_Task directions_.
Go line by line through the records below. Copy whichever lines contain the string "testbin".

- - - - - - -

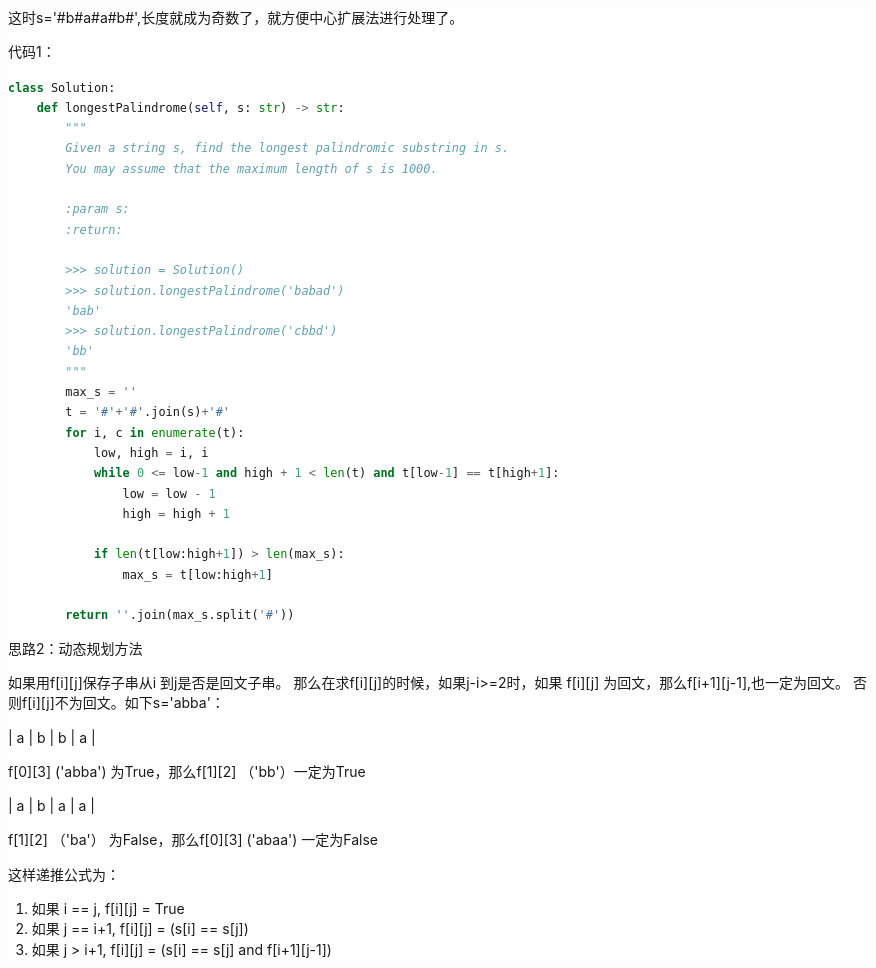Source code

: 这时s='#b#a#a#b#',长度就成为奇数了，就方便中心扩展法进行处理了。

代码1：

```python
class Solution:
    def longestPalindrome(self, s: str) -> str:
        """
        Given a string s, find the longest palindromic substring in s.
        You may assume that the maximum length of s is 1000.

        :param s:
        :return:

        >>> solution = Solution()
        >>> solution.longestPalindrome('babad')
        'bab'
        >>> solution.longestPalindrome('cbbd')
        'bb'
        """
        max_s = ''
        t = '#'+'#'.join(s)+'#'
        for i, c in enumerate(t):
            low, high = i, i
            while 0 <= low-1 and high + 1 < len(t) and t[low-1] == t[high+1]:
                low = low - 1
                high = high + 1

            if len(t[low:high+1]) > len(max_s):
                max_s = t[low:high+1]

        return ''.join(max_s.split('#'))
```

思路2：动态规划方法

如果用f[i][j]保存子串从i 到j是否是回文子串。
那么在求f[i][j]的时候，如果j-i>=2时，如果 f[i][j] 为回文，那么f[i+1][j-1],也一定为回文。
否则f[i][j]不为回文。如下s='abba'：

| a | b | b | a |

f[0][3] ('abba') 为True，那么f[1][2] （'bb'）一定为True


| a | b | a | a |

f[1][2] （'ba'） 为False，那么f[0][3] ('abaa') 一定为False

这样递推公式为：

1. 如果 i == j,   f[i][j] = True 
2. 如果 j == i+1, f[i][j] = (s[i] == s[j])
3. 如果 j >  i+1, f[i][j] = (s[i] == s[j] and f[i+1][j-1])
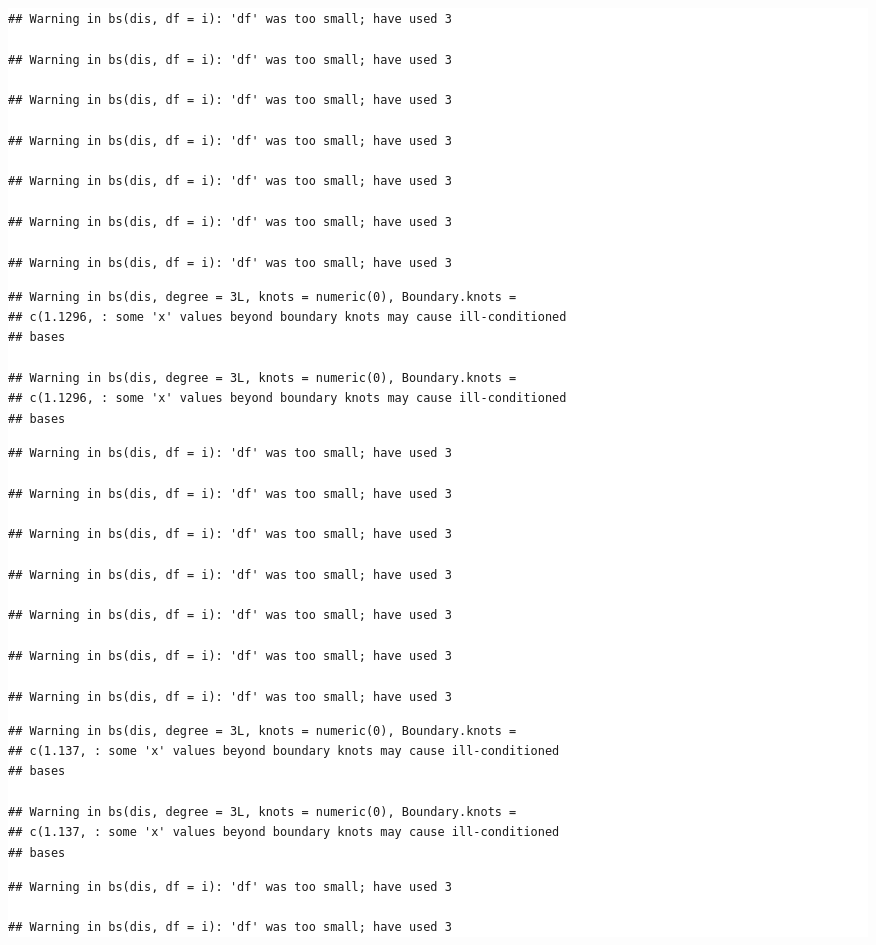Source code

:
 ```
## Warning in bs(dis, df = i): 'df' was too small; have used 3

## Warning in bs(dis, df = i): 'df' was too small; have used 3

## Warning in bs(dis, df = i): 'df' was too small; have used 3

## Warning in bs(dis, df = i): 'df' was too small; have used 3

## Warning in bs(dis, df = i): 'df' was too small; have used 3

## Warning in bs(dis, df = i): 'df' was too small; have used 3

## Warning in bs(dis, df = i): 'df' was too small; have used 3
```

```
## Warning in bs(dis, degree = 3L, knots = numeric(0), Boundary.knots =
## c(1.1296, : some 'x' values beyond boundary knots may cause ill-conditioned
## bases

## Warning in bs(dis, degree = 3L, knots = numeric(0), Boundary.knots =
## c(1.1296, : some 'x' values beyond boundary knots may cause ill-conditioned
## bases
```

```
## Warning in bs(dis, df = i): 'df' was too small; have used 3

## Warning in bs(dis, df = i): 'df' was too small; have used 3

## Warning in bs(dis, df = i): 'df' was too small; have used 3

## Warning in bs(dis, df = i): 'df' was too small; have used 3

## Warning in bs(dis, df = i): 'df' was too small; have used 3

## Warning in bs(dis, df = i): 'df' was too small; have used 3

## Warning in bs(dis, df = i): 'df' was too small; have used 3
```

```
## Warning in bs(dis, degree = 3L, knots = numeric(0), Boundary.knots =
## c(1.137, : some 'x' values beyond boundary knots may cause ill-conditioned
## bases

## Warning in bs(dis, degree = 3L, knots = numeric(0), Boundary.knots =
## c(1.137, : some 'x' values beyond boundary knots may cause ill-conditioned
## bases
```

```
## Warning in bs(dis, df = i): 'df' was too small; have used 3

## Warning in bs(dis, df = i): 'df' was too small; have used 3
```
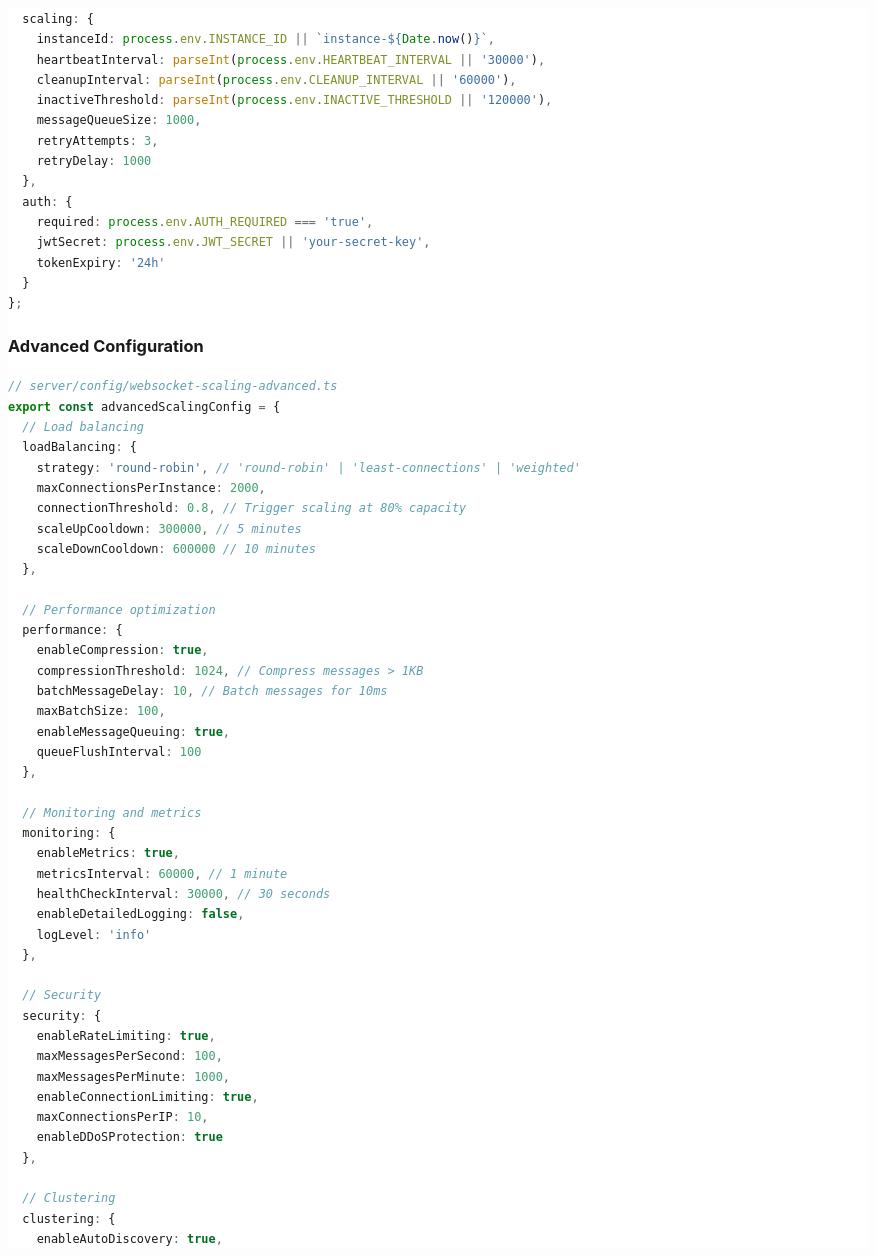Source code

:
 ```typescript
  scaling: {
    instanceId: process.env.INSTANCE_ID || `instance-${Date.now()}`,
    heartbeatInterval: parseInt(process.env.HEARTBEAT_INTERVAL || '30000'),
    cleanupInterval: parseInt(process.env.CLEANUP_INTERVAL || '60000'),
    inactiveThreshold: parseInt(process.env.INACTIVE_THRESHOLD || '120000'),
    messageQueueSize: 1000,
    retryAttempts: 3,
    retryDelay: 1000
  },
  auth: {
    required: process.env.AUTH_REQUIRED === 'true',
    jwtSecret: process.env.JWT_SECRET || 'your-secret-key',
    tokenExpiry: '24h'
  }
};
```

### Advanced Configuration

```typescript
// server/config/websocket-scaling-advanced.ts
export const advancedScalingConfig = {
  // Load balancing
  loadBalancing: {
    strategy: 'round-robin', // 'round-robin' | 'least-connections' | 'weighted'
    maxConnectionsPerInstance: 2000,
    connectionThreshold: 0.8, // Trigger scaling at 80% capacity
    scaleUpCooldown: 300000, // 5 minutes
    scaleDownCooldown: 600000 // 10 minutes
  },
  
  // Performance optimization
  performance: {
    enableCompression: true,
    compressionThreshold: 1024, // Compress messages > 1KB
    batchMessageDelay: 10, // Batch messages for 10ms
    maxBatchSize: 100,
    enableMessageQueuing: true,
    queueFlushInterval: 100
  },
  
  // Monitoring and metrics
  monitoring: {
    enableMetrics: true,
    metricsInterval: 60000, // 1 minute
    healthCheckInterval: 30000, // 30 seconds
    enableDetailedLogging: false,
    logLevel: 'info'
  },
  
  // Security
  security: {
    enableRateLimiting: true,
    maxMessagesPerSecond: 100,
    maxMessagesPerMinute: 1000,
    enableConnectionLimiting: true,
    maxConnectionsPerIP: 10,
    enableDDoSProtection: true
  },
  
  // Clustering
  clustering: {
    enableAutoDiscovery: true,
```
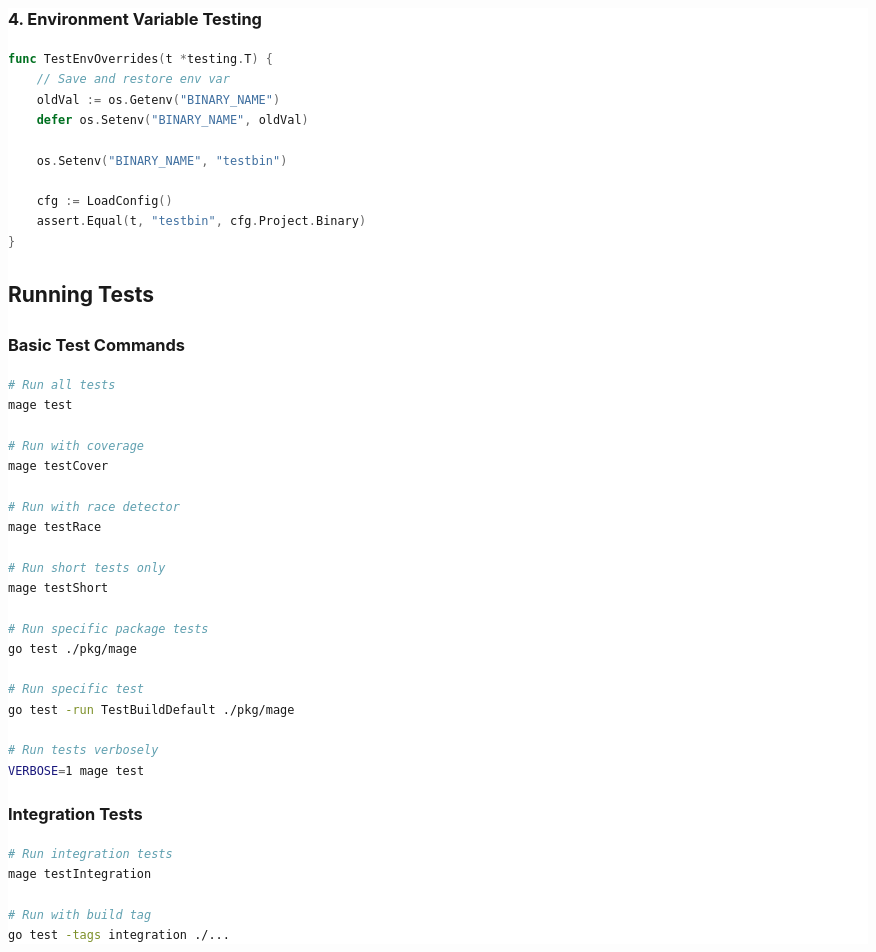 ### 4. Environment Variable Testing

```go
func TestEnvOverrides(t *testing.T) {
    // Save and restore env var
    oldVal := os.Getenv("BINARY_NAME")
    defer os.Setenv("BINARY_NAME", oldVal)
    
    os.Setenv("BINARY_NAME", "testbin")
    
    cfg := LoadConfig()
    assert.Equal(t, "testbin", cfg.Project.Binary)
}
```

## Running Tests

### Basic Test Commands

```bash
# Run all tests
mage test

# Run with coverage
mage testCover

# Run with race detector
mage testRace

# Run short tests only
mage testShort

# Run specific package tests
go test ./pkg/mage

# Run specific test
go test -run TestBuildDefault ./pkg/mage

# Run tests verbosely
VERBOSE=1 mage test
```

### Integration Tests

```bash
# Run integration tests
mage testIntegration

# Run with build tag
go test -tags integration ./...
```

- - - - - - -

_Exercise output_.
    os.Setenv("BINARY_NAME", "testbin")
    assert.Equal(t, "testbin", cfg.Project.Binary)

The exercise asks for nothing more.